▸ BRIEF
Go through the entries below and collect each line with the string "ДЕТСКИЙ" in it.

-------------------------

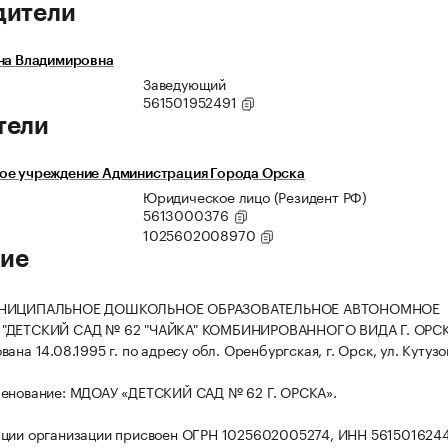
дители
на Владимировна
Заведующий
561501952491
тели
ое учреждение Администрация Города Орска
Юридическое лицо (Резидент РФ)
5613000376
1025602008970
ие
УНИЦИПАЛЬНОЕ ДОШКОЛЬНОЕ ОБРАЗОВАТЕЛЬНОЕ АВТОНОМНОЕ
"ДЕТСКИЙ САД № 62 "ЧАЙКА" КОМБИНИРОВАННОГО ВИДА Г. ОРСК
ана 14.08.1995 г. по адресу обл. Оренбургская, г. Орск, ул. Кутузов
менование: МДОАУ «ДЕТСКИЙ САД № 62 Г. ОРСКА».
ации организации присвоен ОГРН 1025602005274, ИНН 561501624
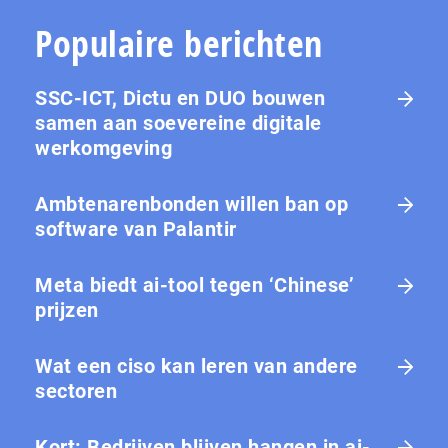
Populaire berichten
SSC-ICT, Dictu en DUO bouwen
samen aan soevereine digitale
werkomgeving
Ambtenarenbonden willen ban op
software van Palantir
Meta biedt ai-tool tegen ‘Chinese’
prijzen
Wat een ciso kan leren van andere
sectoren
Kort: Bedrijven blijven hangen in ai-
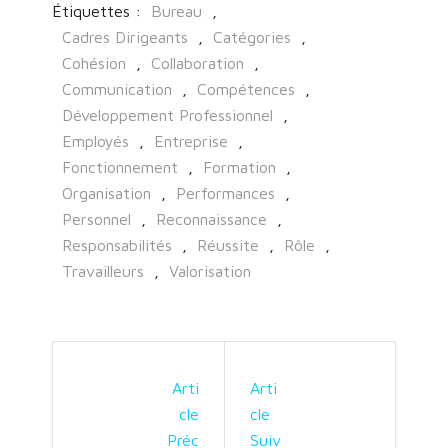
Étiquettes :
Bureau
,
Cadres Dirigeants
,
Catégories
,
Cohésion
,
Collaboration
,
Communication
,
Compétences
,
Développement Professionnel
,
Employés
,
Entreprise
,
Fonctionnement
,
Formation
,
Organisation
,
Performances
,
Personnel
,
Reconnaissance
,
Responsabilités
,
Réussite
,
Rôle
,
Travailleurs
,
Valorisation
Arti
Arti
Cle
Cle
Préc
Suiv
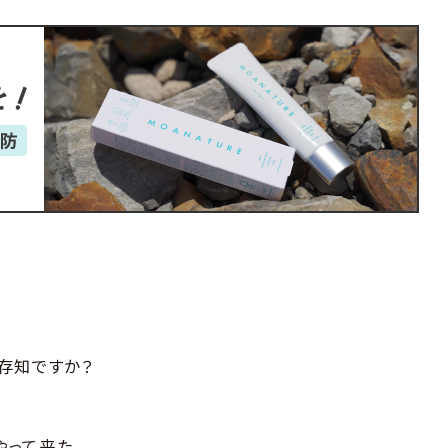
存知ですか？
やって来た。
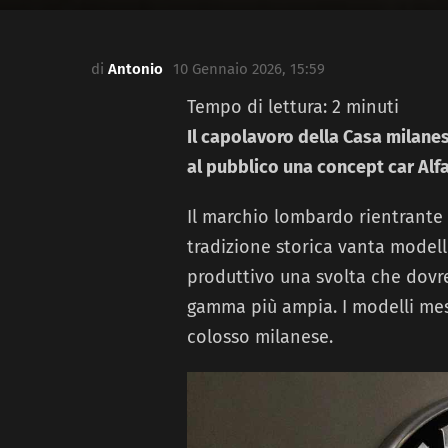
di
Antonio
10 Gennaio 2026, 15:59
Tempo di lettura:
2
minuti
Il capolavoro della Casa milanes
al pubblico una concept car Al
Il marchio lombardo rientrante 
tradizione storica vanta modelli 
produttivo una svolta che dovr
gamma più ampia. I modelli mes
colosso milanese.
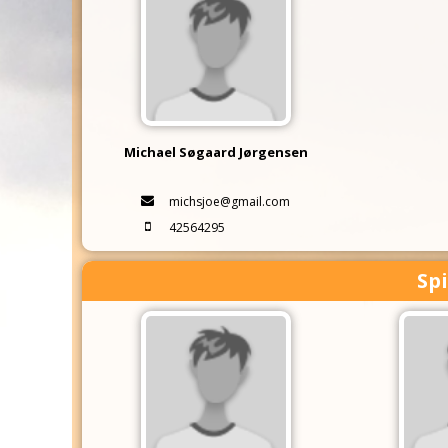
Michael Søgaard Jørgensen
michsjoe@gmail.com
42564295
Spi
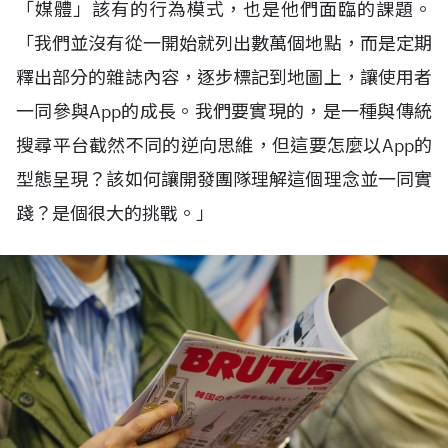
「媒體」該有的行為模式，也是他們面臨的課題。
「我們並沒有從一開始就列出數萬個地點，而是定期
釋出部分的雜誌內容，逐步標記到地圖上，讓使用者
一同參與
App
的成長。我們要實現的，是一種與傳統
搜尋平台截然不同的逆向思維，但這要怎麼以
App
的
型態呈現？該如何讓開發團隊理解這個理念並一同實
踐？是個很大的挑戰。」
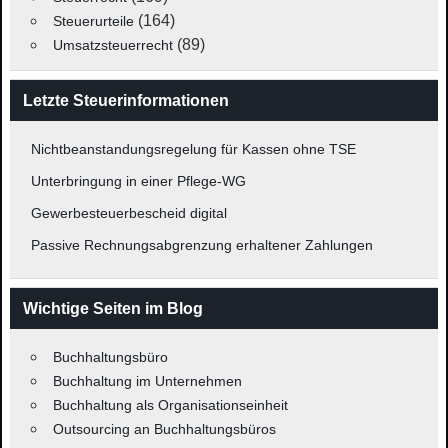
(164)
Steuerurteile
(89)
Umsatzsteuerrecht
Letzte Steuerinformationen
Nichtbeanstandungsregelung für Kassen ohne TSE
Unterbringung in einer Pflege-WG
Gewerbesteuerbescheid digital
Passive Rechnungsabgrenzung erhaltener Zahlungen
Wichtige Seiten im Blog
Buchhaltungsbüro
Buchhaltung im Unternehmen
Buchhaltung als Organisationseinheit
Outsourcing an Buchhaltungsbüros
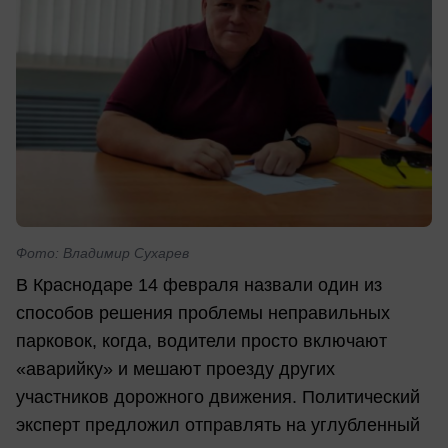
Фото: Владимир Сухарев
В Краснодаре 14 февраля назвали один из
способов решения проблемы неправильных
парковок, когда, водители просто включают
«аварийку» и мешают проезду других
участников дорожного движения. Политический
эксперт предложил отправлять на углубленный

-------------------------

▸ RESPONSE TO THIS EXERCISE
"ДЕТСКИЙ САД № 62 "ЧАЙКА" КОМБИНИРОВАННОГО ВИДА Г. ОРСК
менование: МДОАУ «ДЕТСКИЙ САД № 62 Г. ОРСКА».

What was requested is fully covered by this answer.